Linguistically, not much had changed during the centuries between Jefferson and me. We used to study letter writing too, of the same old snailmail type Jefferson used, when replies could be weeks away. Snailmail used to have salutations, like Dear Sir(s) or Madam, or To Whom it may concern (they used 'whom' back then...). Pretentious sounding greetings now, a far cry from the lower case 'dude,' 'yo' or nothing at all used in email.

Also big at the time were diction and elocution, which you don't hear much of, or about, these days, whose chronic lack makes the Declaration a puzzling read to, like, students today. It was a different world, only just recently released from the reins of horsepower and the flicker of candles, what I've come to think of as the Palmer Method days. It was a slower language in a slower world, where handwriting and rhetoric were essential social skills. More studied, less frenetic, those times felt more like history was happening, in contrast to a txt msg.

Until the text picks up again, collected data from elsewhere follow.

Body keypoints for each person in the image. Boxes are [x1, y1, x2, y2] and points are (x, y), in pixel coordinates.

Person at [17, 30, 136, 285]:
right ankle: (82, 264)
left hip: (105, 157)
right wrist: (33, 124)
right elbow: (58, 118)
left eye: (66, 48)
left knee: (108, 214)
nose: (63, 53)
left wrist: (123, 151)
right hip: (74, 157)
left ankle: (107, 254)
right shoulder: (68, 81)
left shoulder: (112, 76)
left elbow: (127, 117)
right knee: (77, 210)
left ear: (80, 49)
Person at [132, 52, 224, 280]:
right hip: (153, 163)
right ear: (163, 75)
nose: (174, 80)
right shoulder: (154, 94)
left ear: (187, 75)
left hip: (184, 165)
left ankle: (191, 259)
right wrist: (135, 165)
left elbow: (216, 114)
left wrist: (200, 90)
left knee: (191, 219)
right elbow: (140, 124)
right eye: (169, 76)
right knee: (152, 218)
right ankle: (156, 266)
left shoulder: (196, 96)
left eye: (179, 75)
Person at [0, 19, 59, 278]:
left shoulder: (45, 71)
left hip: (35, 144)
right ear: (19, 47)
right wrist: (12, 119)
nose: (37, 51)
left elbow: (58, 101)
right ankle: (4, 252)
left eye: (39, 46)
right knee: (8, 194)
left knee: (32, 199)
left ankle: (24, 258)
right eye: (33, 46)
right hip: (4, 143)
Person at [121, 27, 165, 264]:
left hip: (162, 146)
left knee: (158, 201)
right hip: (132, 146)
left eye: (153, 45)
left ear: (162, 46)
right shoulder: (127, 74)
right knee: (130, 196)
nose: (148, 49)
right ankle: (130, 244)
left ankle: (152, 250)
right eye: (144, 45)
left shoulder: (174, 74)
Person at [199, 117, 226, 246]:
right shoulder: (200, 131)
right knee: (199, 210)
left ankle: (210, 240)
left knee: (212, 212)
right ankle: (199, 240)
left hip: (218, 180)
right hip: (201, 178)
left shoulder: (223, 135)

And BTW, whenever I myself slip into the slovenly comfort of these shortcuts as into some formally ragged denim cutoffs, I feel traitorous somehow, I can sense the absence of what has been and is being lost: care for eloquence, honoring the past, concern and respect for correspondents, even if only mannered, as in diplomacy.

Also being lost is a general love of the rhythm and visual beauty of handwriting. I know that it's all going away, as things always do, much as horses and oil lamps went away for my grandparents; and with those no-longer essentials went the slow way of life that had trotted along in sync with daylight and nightlight since Babylon. Now that we've morphed to a reality as perceived through the window of an air-conditioned car on a superexpressway, who has time for extended and stately salutations? Road rage is quicker. And what does it matter? Who really cares? Respect is no longer accorded much anyway, except by the surviving metamature.

Now that LEET is here, poetry and good writing are fading away as well, like blacksmiths and buggy whips did; there's no time anymore for slow, elegant things. I read an article the other day that asked, is the novel going to disappear, the way poetry has? The fading of poetry already a given.

To my paleological eye, you'd need a bathyscaphe to plumb the depths to which English has declined. Apostrophes and general punctuation have pretty much gone the way of, like, horseshoes, along with logical capitalization, that/which distinction, linguistic pride and spelling in general (misspellings in the New Yorker!), to say nothing of the semicolon; I'm one of the small coterie who still uses that period-comma. And I remember when TIME magazine was an eloquent touchstone of quality English. Writers now just wnt 2b yr frnd.

I don't mean to sound curmudgeonly, but now that I have time for it, what the hell. These are times when curmudgeoning is called for, pointless though it may be. I know that, in a sense, these are simply the ramblings of a Babylonian, much like those of Sister Marie once were to me, but I also know, from experience, that the young don't have a clue as to the value of time. By the time you get to my age, you do. IMHO, FWIW.